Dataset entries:

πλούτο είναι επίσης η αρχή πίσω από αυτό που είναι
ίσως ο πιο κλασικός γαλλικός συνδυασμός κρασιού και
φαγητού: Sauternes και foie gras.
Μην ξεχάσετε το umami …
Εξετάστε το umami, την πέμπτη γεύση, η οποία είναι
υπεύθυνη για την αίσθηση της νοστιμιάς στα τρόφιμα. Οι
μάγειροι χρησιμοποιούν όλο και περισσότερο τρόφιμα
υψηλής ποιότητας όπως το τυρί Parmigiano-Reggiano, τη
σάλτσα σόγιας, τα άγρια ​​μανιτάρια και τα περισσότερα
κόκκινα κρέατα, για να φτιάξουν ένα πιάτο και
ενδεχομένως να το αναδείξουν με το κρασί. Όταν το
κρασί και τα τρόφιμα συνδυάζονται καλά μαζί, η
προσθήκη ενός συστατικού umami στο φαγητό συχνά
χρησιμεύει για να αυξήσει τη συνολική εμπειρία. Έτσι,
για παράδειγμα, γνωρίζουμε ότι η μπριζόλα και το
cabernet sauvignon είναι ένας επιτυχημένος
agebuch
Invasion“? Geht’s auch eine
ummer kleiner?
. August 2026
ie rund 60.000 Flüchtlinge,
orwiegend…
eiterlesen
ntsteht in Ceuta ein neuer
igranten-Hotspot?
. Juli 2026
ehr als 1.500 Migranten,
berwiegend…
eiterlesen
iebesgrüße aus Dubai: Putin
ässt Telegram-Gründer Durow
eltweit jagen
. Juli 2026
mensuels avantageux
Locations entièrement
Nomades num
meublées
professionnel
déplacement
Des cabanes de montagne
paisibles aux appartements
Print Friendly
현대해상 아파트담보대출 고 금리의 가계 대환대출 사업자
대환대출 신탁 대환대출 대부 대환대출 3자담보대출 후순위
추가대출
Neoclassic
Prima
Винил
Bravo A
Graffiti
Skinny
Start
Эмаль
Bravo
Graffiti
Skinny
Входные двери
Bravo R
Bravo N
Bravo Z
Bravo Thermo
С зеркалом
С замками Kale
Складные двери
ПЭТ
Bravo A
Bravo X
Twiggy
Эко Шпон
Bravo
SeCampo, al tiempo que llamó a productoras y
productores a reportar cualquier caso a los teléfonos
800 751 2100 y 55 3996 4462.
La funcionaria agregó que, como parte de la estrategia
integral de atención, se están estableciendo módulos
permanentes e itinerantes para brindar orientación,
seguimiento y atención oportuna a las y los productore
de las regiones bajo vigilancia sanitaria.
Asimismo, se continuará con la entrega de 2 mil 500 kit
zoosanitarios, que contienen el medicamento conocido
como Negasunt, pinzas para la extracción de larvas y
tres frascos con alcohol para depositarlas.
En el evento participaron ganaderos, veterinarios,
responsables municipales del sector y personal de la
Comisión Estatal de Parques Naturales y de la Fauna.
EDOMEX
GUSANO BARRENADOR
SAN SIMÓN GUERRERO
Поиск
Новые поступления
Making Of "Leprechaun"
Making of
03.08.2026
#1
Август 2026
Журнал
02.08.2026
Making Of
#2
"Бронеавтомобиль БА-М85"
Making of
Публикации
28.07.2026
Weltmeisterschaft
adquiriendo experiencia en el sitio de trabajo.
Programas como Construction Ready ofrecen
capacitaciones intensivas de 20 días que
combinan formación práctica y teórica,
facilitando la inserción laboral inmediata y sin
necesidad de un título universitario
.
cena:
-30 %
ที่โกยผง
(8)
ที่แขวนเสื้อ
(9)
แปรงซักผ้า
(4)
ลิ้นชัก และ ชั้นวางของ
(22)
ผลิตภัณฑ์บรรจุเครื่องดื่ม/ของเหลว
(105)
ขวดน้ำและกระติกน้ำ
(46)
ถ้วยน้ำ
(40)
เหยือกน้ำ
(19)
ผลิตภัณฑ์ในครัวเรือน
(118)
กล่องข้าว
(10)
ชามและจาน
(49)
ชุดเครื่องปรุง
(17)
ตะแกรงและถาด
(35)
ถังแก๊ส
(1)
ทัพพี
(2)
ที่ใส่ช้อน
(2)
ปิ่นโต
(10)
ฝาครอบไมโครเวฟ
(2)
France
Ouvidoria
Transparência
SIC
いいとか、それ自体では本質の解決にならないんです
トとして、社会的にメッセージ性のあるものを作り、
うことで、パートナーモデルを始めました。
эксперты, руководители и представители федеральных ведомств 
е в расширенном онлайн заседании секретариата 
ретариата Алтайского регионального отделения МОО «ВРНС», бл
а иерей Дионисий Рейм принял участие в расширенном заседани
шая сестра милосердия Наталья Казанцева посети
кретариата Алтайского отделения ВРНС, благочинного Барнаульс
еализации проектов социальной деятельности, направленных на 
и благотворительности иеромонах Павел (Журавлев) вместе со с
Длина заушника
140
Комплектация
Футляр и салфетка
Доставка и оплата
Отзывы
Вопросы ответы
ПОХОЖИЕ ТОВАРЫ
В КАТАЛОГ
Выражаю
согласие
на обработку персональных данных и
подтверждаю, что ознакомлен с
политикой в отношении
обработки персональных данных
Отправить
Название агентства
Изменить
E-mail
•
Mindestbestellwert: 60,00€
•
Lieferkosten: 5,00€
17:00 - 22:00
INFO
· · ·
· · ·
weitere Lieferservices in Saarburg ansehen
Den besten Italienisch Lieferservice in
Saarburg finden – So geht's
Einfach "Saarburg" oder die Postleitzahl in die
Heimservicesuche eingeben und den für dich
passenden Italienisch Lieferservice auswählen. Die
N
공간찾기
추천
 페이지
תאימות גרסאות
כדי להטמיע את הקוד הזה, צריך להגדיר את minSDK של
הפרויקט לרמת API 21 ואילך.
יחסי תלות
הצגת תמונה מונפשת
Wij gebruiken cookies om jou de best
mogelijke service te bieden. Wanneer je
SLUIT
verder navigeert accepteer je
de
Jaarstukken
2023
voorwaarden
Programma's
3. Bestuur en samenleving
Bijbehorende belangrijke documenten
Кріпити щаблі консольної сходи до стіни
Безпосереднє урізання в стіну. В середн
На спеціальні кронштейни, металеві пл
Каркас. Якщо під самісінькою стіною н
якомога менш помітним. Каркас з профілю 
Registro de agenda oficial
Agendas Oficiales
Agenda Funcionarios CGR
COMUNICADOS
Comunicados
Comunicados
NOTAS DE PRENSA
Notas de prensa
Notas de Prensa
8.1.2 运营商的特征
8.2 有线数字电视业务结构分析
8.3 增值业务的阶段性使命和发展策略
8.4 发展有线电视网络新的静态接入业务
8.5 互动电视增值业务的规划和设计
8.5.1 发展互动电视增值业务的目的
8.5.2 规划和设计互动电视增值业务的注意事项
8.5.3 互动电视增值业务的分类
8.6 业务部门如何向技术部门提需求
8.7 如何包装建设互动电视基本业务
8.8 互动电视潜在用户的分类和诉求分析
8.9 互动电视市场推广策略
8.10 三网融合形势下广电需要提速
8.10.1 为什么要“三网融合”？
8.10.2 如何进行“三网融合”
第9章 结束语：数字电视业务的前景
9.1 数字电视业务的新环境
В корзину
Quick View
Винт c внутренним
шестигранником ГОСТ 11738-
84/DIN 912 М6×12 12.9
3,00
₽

▶ _How to complete this task_: Lay out every line of text from all the rows above as a Markdown table with the columns "No." and "Line", numbering the lines in order and leaving out blank lines.

▶ _Response to the exercise_:
| No. | Line |
|---|---|
| 1 | πλούτο είναι επίσης η αρχή πίσω από αυτό που είναι |
| 2 | ίσως ο πιο κλασικός γαλλικός συνδυασμός κρασιού και |
| 3 | φαγητού: Sauternes και foie gras. |
| 4 | Μην ξεχάσετε το umami … |
| 5 | Εξετάστε το umami, την πέμπτη γεύση, η οποία είναι |
| 6 | υπεύθυνη για την αίσθηση της νοστιμιάς στα τρόφιμα. Οι |
| 7 | μάγειροι χρησιμοποιούν όλο και περισσότερο τρόφιμα |
| 8 | υψηλής ποιότητας όπως το τυρί Parmigiano-Reggiano, τη |
| 9 | σάλτσα σόγιας, τα άγρια ​​μανιτάρια και τα περισσότερα |
| 10 | κόκκινα κρέατα, για να φτιάξουν ένα πιάτο και |
| 11 | ενδεχομένως να το αναδείξουν με το κρασί. Όταν το |
| 12 | κρασί και τα τρόφιμα συνδυάζονται καλά μαζί, η |
| 13 | προσθήκη ενός συστατικού umami στο φαγητό συχνά |
| 14 | χρησιμεύει για να αυξήσει τη συνολική εμπειρία. Έτσι, |
| 15 | για παράδειγμα, γνωρίζουμε ότι η μπριζόλα και το |
| 16 | cabernet sauvignon είναι ένας επιτυχημένος |
| 17 | agebuch |
| 18 | Invasion“? Geht’s auch eine |
| 19 | ummer kleiner? |
| 20 | . August 2026 |
| 21 | ie rund 60.000 Flüchtlinge, |
| 22 | orwiegend… |
| 23 | eiterlesen |
| 24 | ntsteht in Ceuta ein neuer |
| 25 | igranten-Hotspot? |
| 26 | . Juli 2026 |
| 27 | ehr als 1.500 Migranten, |
| 28 | berwiegend… |
| 29 | eiterlesen |
| 30 | iebesgrüße aus Dubai: Putin |
| 31 | ässt Telegram-Gründer Durow |
| 32 | eltweit jagen |
| 33 | . Juli 2026 |
| 34 | mensuels avantageux |
| 35 | Locations entièrement |
| 36 | Nomades num |
| 37 | meublées |
| 38 | professionnel |
| 39 | déplacement |
| 40 | Des cabanes de montagne |
| 41 | paisibles aux appartements |
| 42 | Print Friendly |
| 43 | 현대해상 아파트담보대출 고 금리의 가계 대환대출 사업자 |
| 44 | 대환대출 신탁 대환대출 대부 대환대출 3자담보대출 후순위 |
| 45 | 추가대출 |
| 46 | Neoclassic |
| 47 | Prima |
| 48 | Винил |
| 49 | Bravo A |
| 50 | Graffiti |
| 51 | Skinny |
| 52 | Start |
| 53 | Эмаль |
| 54 | Bravo |
| 55 | Graffiti |
| 56 | Skinny |
| 57 | Входные двери |
| 58 | Bravo R |
| 59 | Bravo N |
| 60 | Bravo Z |
| 61 | Bravo Thermo |
| 62 | С зеркалом |
| 63 | С замками Kale |
| 64 | Складные двери |
| 65 | ПЭТ |
| 66 | Bravo A |
| 67 | Bravo X |
| 68 | Twiggy |
| 69 | Эко Шпон |
| 70 | Bravo |
| 71 | SeCampo, al tiempo que llamó a productoras y |
| 72 | productores a reportar cualquier caso a los teléfonos |
| 73 | 800 751 2100 y 55 3996 4462. |
| 74 | La funcionaria agregó que, como parte de la estrategia |
| 75 | integral de atención, se están estableciendo módulos |
| 76 | permanentes e itinerantes para brindar orientación, |
| 77 | seguimiento y atención oportuna a las y los productore |
| 78 | de las regiones bajo vigilancia sanitaria. |
| 79 | Asimismo, se continuará con la entrega de 2 mil 500 kit |
| 80 | zoosanitarios, que contienen el medicamento conocido |
| 81 | como Negasunt, pinzas para la extracción de larvas y |
| 82 | tres frascos con alcohol para depositarlas. |
| 83 | En el evento participaron ganaderos, veterinarios, |
| 84 | responsables municipales del sector y personal de la |
| 85 | Comisión Estatal de Parques Naturales y de la Fauna. |
| 86 | EDOMEX |
| 87 | GUSANO BARRENADOR |
| 88 | SAN SIMÓN GUERRERO |
| 89 | Поиск |
| 90 | Новые поступления |
| 91 | Making Of "Leprechaun" |
| 92 | Making of |
| 93 | 03.08.2026 |
| 94 | #1 |
| 95 | Август 2026 |
| 96 | Журнал |
| 97 | 02.08.2026 |
| 98 | Making Of |
| 99 | #2 |
| 100 | "Бронеавтомобиль БА-М85" |
| 101 | Making of |
| 102 | Публикации |
| 103 | 28.07.2026 |
| 104 | Weltmeisterschaft |
| 105 | adquiriendo experiencia en el sitio de trabajo. |
| 106 | Programas como Construction Ready ofrecen |
| 107 | capacitaciones intensivas de 20 días que |
| 108 | combinan formación práctica y teórica, |
| 109 | facilitando la inserción laboral inmediata y sin |
| 110 | necesidad de un título universitario |
| 111 | . |
| 112 | cena: |
| 113 | -30 % |
| 114 | ที่โกยผง |
| 115 | (8) |
| 116 | ที่แขวนเสื้อ |
| 117 | (9) |
| 118 | แปรงซักผ้า |
| 119 | (4) |
| 120 | ลิ้นชัก และ ชั้นวางของ |
| 121 | (22) |
| 122 | ผลิตภัณฑ์บรรจุเครื่องดื่ม/ของเหลว |
| 123 | (105) |
| 124 | ขวดน้ำและกระติกน้ำ |
| 125 | (46) |
| 126 | ถ้วยน้ำ |
| 127 | (40) |
| 128 | เหยือกน้ำ |
| 129 | (19) |
| 130 | ผลิตภัณฑ์ในครัวเรือน |
| 131 | (118) |
| 132 | กล่องข้าว |
| 133 | (10) |
| 134 | ชามและจาน |
| 135 | (49) |
| 136 | ชุดเครื่องปรุง |
| 137 | (17) |
| 138 | ตะแกรงและถาด |
| 139 | (35) |
| 140 | ถังแก๊ส |
| 141 | (1) |
| 142 | ทัพพี |
| 143 | (2) |
| 144 | ที่ใส่ช้อน |
| 145 | (2) |
| 146 | ปิ่นโต |
| 147 | (10) |
| 148 | ฝาครอบไมโครเวฟ |
| 149 | (2) |
| 150 | France |
| 151 | Ouvidoria |
| 152 | Transparência |
| 153 | SIC |
| 154 | いいとか、それ自体では本質の解決にならないんです |
| 155 | トとして、社会的にメッセージ性のあるものを作り、 |
| 156 | うことで、パートナーモデルを始めました。 |
| 157 | эксперты, руководители и представители федеральных ведомств  |
| 158 | е в расширенном онлайн заседании секретариата  |
| 159 | ретариата Алтайского регионального отделения МОО «ВРНС», бл |
| 160 | а иерей Дионисий Рейм принял участие в расширенном заседани |
| 161 | шая сестра милосердия Наталья Казанцева посети |
| 162 | кретариата Алтайского отделения ВРНС, благочинного Барнаульс |
| 163 | еализации проектов социальной деятельности, направленных на  |
| 164 | и благотворительности иеромонах Павел (Журавлев) вместе со с |
| 165 | Длина заушника |
| 166 | 140 |
| 167 | Комплектация |
| 168 | Футляр и салфетка |
| 169 | Доставка и оплата |
| 170 | Отзывы |
| 171 | Вопросы ответы |
| 172 | ПОХОЖИЕ ТОВАРЫ |
| 173 | В КАТАЛОГ |
| 174 | Выражаю |
| 175 | согласие |
| 176 | на обработку персональных данных и |
| 177 | подтверждаю, что ознакомлен с |
| 178 | политикой в отношении |
| 179 | обработки персональных данных |
| 180 | Отправить |
| 181 | Название агентства |
| 182 | Изменить |
| 183 | E-mail |
| 184 | • |
| 185 | Mindestbestellwert: 60,00€ |
| 186 | • |
| 187 | Lieferkosten: 5,00€ |
| 188 | 17:00 - 22:00 |
| 189 | INFO |
| 190 | · · · |
| 191 | · · · |
| 192 | weitere Lieferservices in Saarburg ansehen |
| 193 | Den besten Italienisch Lieferservice in |
| 194 | Saarburg finden – So geht's |
| 195 | Einfach "Saarburg" oder die Postleitzahl in die |
| 196 | Heimservicesuche eingeben und den für dich |
| 197 | passenden Italienisch Lieferservice auswählen. Die |
| 198 | N |
| 199 | 공간찾기 |
| 200 | 추천 |
| 201 |  페이지 |
| 202 | תאימות גרסאות |
| 203 | כדי להטמיע את הקוד הזה, צריך להגדיר את minSDK של |
| 204 | הפרויקט לרמת API 21 ואילך. |
| 205 | יחסי תלות |
| 206 | הצגת תמונה מונפשת |
| 207 | Wij gebruiken cookies om jou de best |
| 208 | mogelijke service te bieden. Wanneer je |
| 209 | SLUIT |
| 210 | verder navigeert accepteer je |
| 211 | de |
| 212 | Jaarstukken |
| 213 | 2023 |
| 214 | voorwaarden |
| 215 | Programma's |
| 216 | 3. Bestuur en samenleving |
| 217 | Bijbehorende belangrijke documenten |
| 218 | Кріпити щаблі консольної сходи до стіни |
| 219 | Безпосереднє урізання в стіну. В середн |
| 220 | На спеціальні кронштейни, металеві пл |
| 221 | Каркас. Якщо під самісінькою стіною н |
| 222 | якомога менш помітним. Каркас з профілю  |
| 223 | Registro de agenda oficial |
| 224 | Agendas Oficiales |
| 225 | Agenda Funcionarios CGR |
| 226 | COMUNICADOS |
| 227 | Comunicados |
| 228 | Comunicados |
| 229 | NOTAS DE PRENSA |
| 230 | Notas de prensa |
| 231 | Notas de Prensa |
| 232 | 8.1.2 运营商的特征 |
| 233 | 8.2 有线数字电视业务结构分析 |
| 234 | 8.3 增值业务的阶段性使命和发展策略 |
| 235 | 8.4 发展有线电视网络新的静态接入业务 |
| 236 | 8.5 互动电视增值业务的规划和设计 |
| 237 | 8.5.1 发展互动电视增值业务的目的 |
| 238 | 8.5.2 规划和设计互动电视增值业务的注意事项 |
| 239 | 8.5.3 互动电视增值业务的分类 |
| 240 | 8.6 业务部门如何向技术部门提需求 |
| 241 | 8.7 如何包装建设互动电视基本业务 |
| 242 | 8.8 互动电视潜在用户的分类和诉求分析 |
| 243 | 8.9 互动电视市场推广策略 |
| 244 | 8.10 三网融合形势下广电需要提速 |
| 245 | 8.10.1 为什么要“三网融合”？ |
| 246 | 8.10.2 如何进行“三网融合” |
| 247 | 第9章 结束语：数字电视业务的前景 |
| 248 | 9.1 数字电视业务的新环境 |
| 249 | В корзину |
| 250 | Quick View |
| 251 | Винт c внутренним |
| 252 | шестигранником ГОСТ 11738- |
| 253 | 84/DIN 912 М6×12 12.9 |
| 254 | 3,00 |
| 255 | ₽ |